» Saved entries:

■ ■ ■ ■ ■ ■ ■

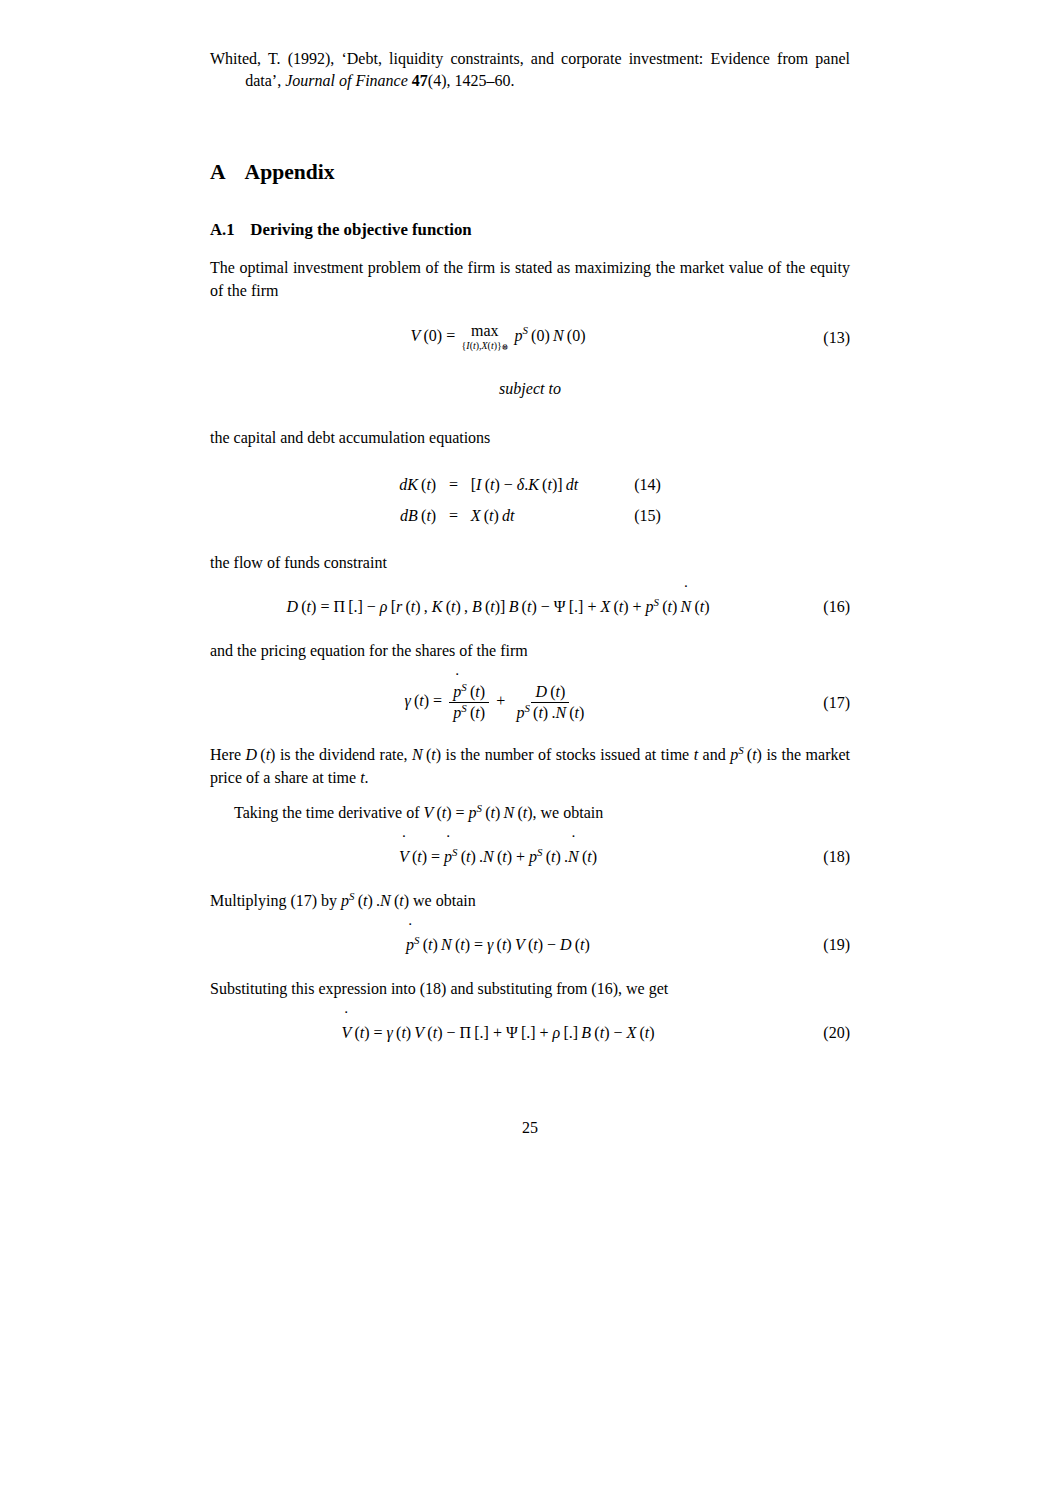Whited, T. (1992), ‘Debt, liquidity constraints, and corporate investment: Evidence from panel data’, Journal of Finance 47(4), 1425–60.
AAppendix
A.1 Deriving the objective function
The optimal investment problem of the firm is stated as maximizing the market value of the equity of the firm
V (0) = max {I(t),X(t)}∞0 pS (0) N (0)
(13)
subject to
the capital and debt accumulation equations
| dK ( t ) | = | [ I ( t ) − δ . K ( t )] dt | (14) |
| dB ( t ) | = | X ( t ) dt | (15) |
the flow of funds constraint
D (t) = Π [.] − ρ [r (t) , K (t) , B (t)] B (t) − Ψ [.] + X (t) + pS (t) N (t)
(16)
and the pricing equation for the shares of the firm
γ (t) = pS (t) pS (t) + D (t) pS (t) .N (t)
(17)
Here D (t) is the dividend rate, N (t) is the number of stocks issued at time t and pS (t) is the market price of a share at time t.
Taking the time derivative of V (t) = pS (t) N (t), we obtain
V (t) = pS (t) .N (t) + pS (t) .N (t)
(18)
Multiplying (17) by pS (t) .N (t) we obtain
pS (t) N (t) = γ (t) V (t) − D (t)
(19)
Substituting this expression into (18) and substituting from (16), we get
V (t) = γ (t) V (t) − Π [.] + Ψ [.] + ρ [.] B (t) − X (t)
(20)
25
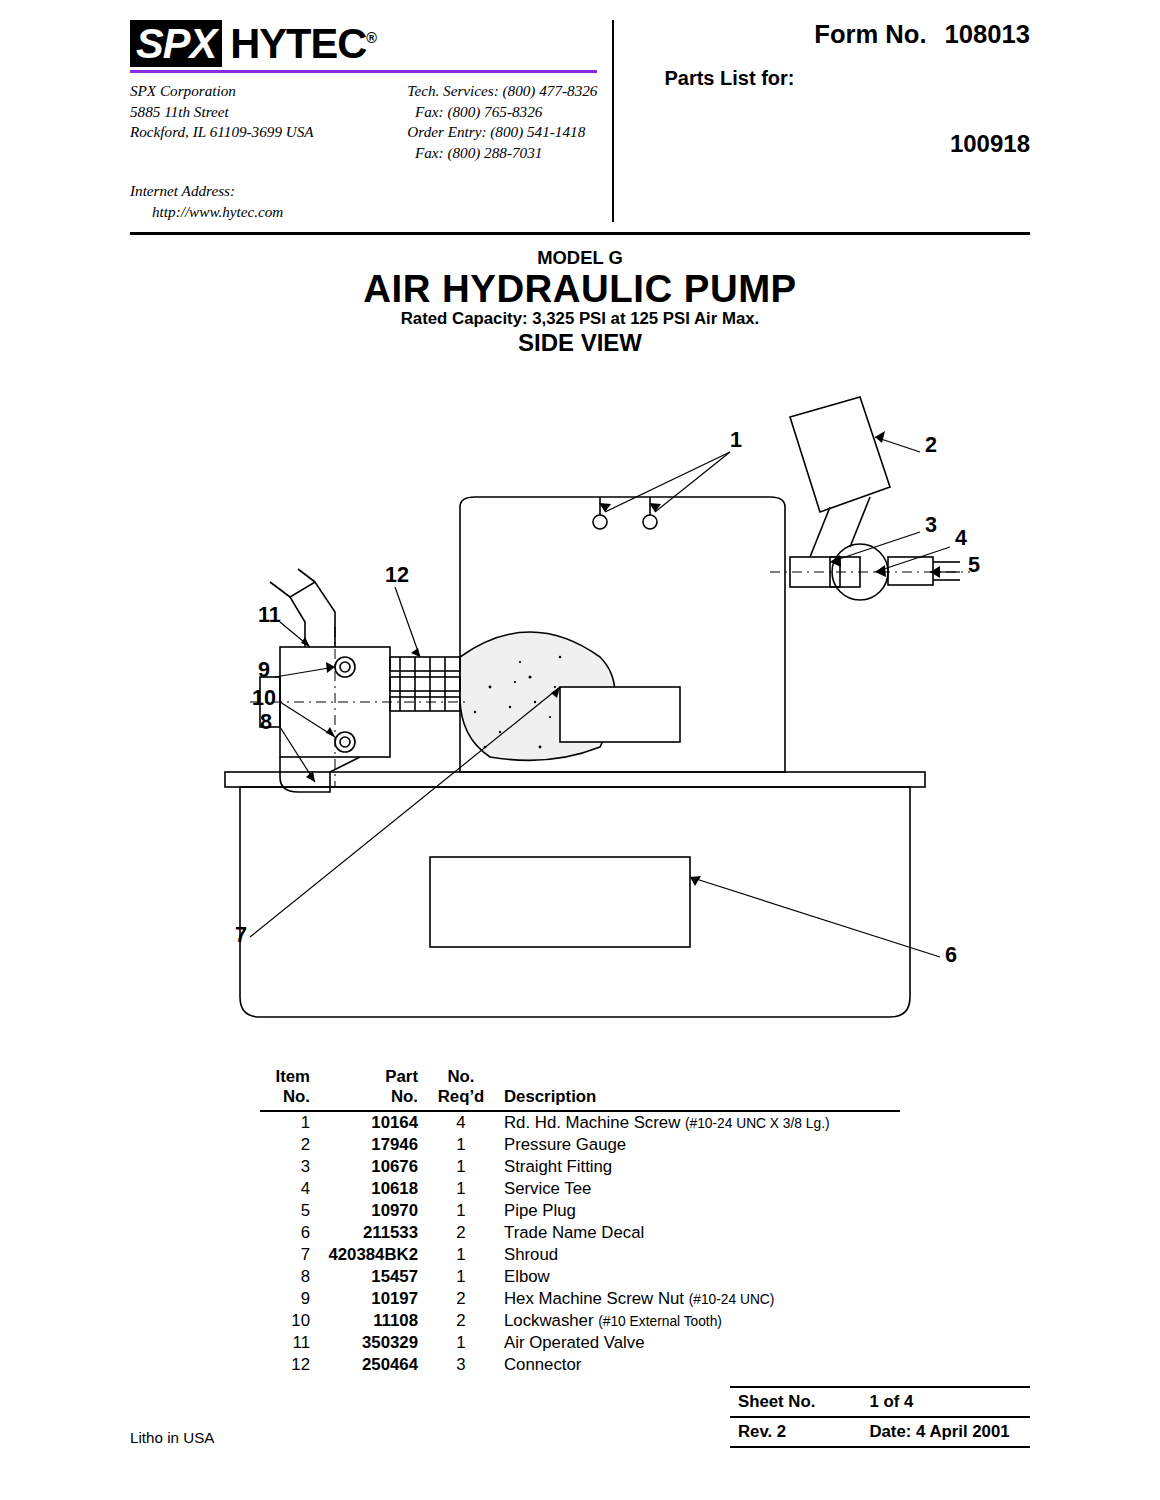SPX HYTEC®
SPX Corporation
5885 11th Street
Rockford, IL 61109-3699 USA
Tech. Services: (800) 477-8326
Fax: (800) 765-8326
Order Entry: (800) 541-1418
Fax: (800) 288-7031
Internet Address:
http://www.hytec.com
Form No. 108013
Parts List for:
100918
MODEL G
AIR HYDRAULIC PUMP
Rated Capacity: 3,325 PSI at 125 PSI Air Max.
SIDE VIEW
1 2 3 4 5 6 7 8 9 10 11 12
| Item | Part | No. | |
| --- | --- | --- | --- |
| No. | No. | Req’d | Description |
| 1 | 10164 | 4 | Rd. Hd. Machine Screw (#10-24 UNC X 3/8 Lg.) |
| 2 | 17946 | 1 | Pressure Gauge |
| 3 | 10676 | 1 | Straight Fitting |
| 4 | 10618 | 1 | Service Tee |
| 5 | 10970 | 1 | Pipe Plug |
| 6 | 211533 | 2 | Trade Name Decal |
| 7 | 420384BK2 | 1 | Shroud |
| 8 | 15457 | 1 | Elbow |
| 9 | 10197 | 2 | Hex Machine Screw Nut (#10-24 UNC) |
| 10 | 11108 | 2 | Lockwasher (#10 External Tooth) |
| 11 | 350329 | 1 | Air Operated Valve |
| 12 | 250464 | 3 | Connector |
Litho in USA
Sheet No.
1 of 4
Rev. 2
Date: 4 April 2001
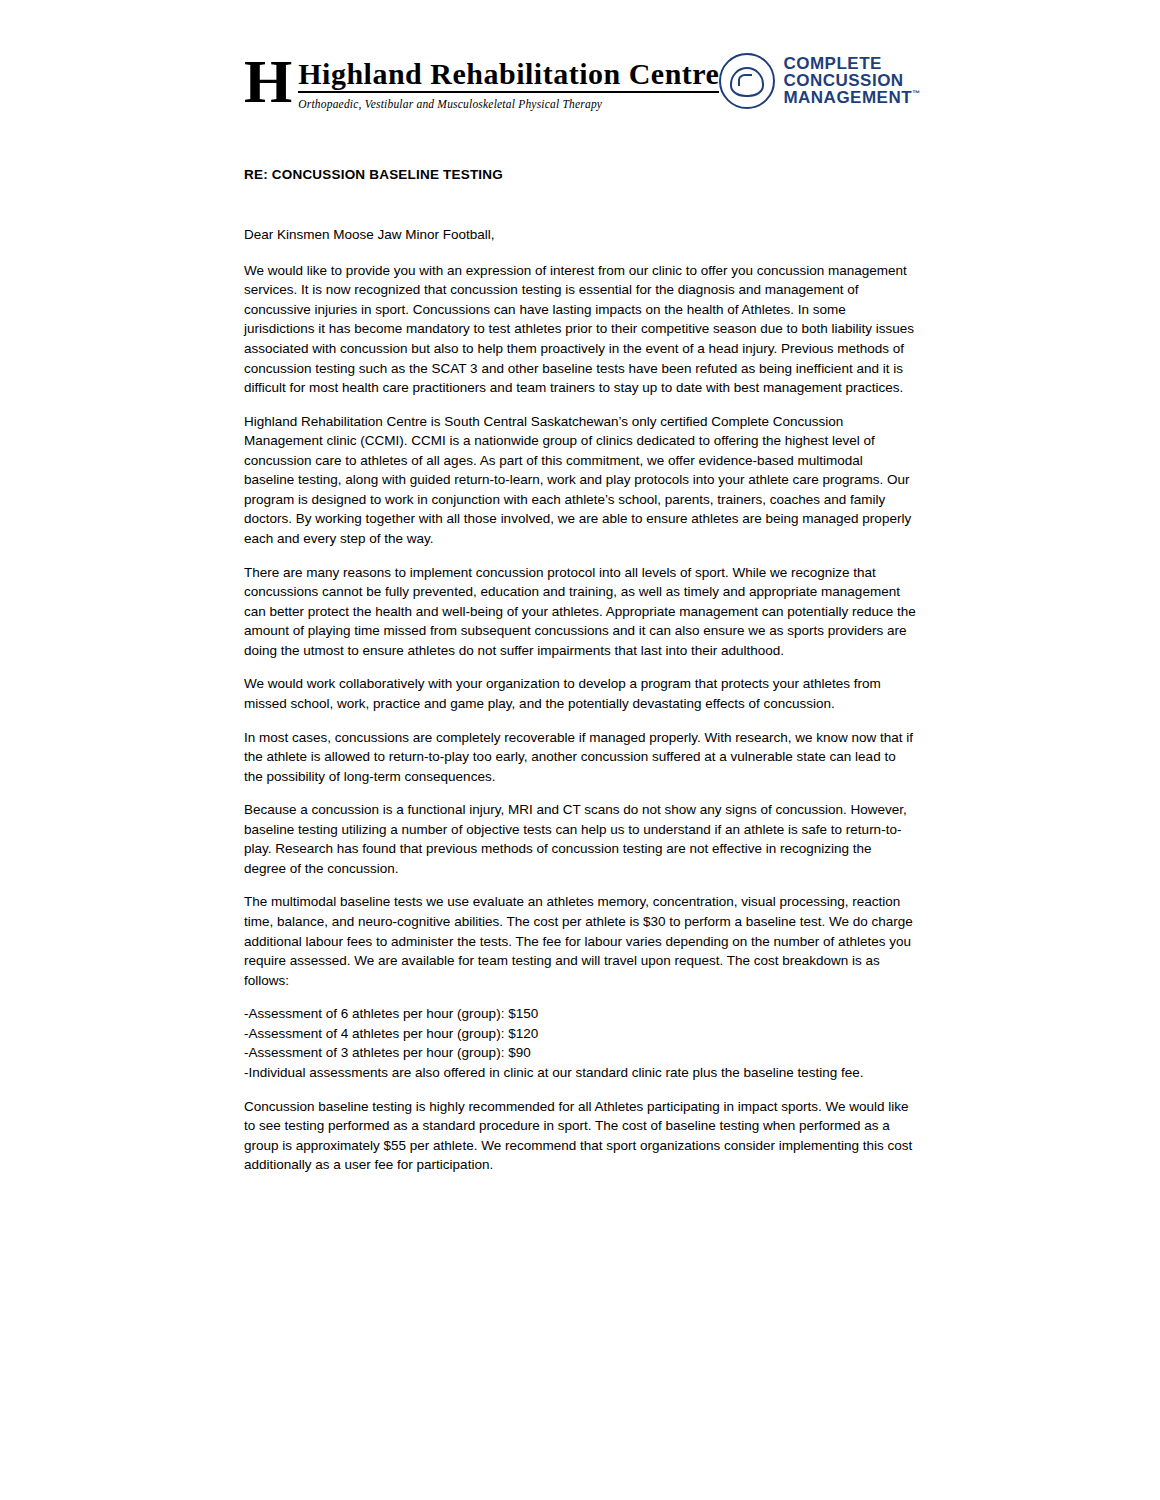H
Highland Rehabilitation Centre
Orthopaedic, Vestibular and Musculoskeletal Physical Therapy
COMPLETE
CONCUSSION
MANAGEMENT™
RE: CONCUSSION BASELINE TESTING
Dear Kinsmen Moose Jaw Minor Football,
We would like to provide you with an expression of interest from our clinic to offer you concussion management services. It is now recognized that concussion testing is essential for the diagnosis and management of concussive injuries in sport. Concussions can have lasting impacts on the health of Athletes. In some jurisdictions it has become mandatory to test athletes prior to their competitive season due to both liability issues associated with concussion but also to help them proactively in the event of a head injury. Previous methods of concussion testing such as the SCAT 3 and other baseline tests have been refuted as being inefficient and it is difficult for most health care practitioners and team trainers to stay up to date with best management practices.
Highland Rehabilitation Centre is South Central Saskatchewan’s only certified Complete Concussion Management clinic (CCMI). CCMI is a nationwide group of clinics dedicated to offering the highest level of concussion care to athletes of all ages. As part of this commitment, we offer evidence-based multimodal baseline testing, along with guided return-to-learn, work and play protocols into your athlete care programs. Our program is designed to work in conjunction with each athlete’s school, parents, trainers, coaches and family doctors. By working together with all those involved, we are able to ensure athletes are being managed properly each and every step of the way.
There are many reasons to implement concussion protocol into all levels of sport. While we recognize that concussions cannot be fully prevented, education and training, as well as timely and appropriate management can better protect the health and well-being of your athletes. Appropriate management can potentially reduce the amount of playing time missed from subsequent concussions and it can also ensure we as sports providers are doing the utmost to ensure athletes do not suffer impairments that last into their adulthood.
We would work collaboratively with your organization to develop a program that protects your athletes from missed school, work, practice and game play, and the potentially devastating effects of concussion.
In most cases, concussions are completely recoverable if managed properly. With research, we know now that if the athlete is allowed to return-to-play too early, another concussion suffered at a vulnerable state can lead to the possibility of long-term consequences.
Because a concussion is a functional injury, MRI and CT scans do not show any signs of concussion. However, baseline testing utilizing a number of objective tests can help us to understand if an athlete is safe to return-to-play. Research has found that previous methods of concussion testing are not effective in recognizing the degree of the concussion.
The multimodal baseline tests we use evaluate an athletes memory, concentration, visual processing, reaction time, balance, and neuro-cognitive abilities. The cost per athlete is $30 to perform a baseline test. We do charge additional labour fees to administer the tests. The fee for labour varies depending on the number of athletes you require assessed. We are available for team testing and will travel upon request. The cost breakdown is as follows:
-Assessment of 6 athletes per hour (group): $150
-Assessment of 4 athletes per hour (group): $120
-Assessment of 3 athletes per hour (group): $90
-Individual assessments are also offered in clinic at our standard clinic rate plus the baseline testing fee.
Concussion baseline testing is highly recommended for all Athletes participating in impact sports. We would like to see testing performed as a standard procedure in sport. The cost of baseline testing when performed as a group is approximately $55 per athlete. We recommend that sport organizations consider implementing this cost additionally as a user fee for participation.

■ ■ ■ ■ ■ ■ ■

» Your assignment:
An exact, complete copy of the lines above from the one with "Orthopaedic, Vestibular and" through the one with "Dear Kinsmen Moose" is the whole answer.

» Output for this exercise:
Orthopaedic, Vestibular and Musculoskeletal Physical Therapy
COMPLETE
CONCUSSION
MANAGEMENT™
RE: CONCUSSION BASELINE TESTING
Dear Kinsmen Moose Jaw Minor Football,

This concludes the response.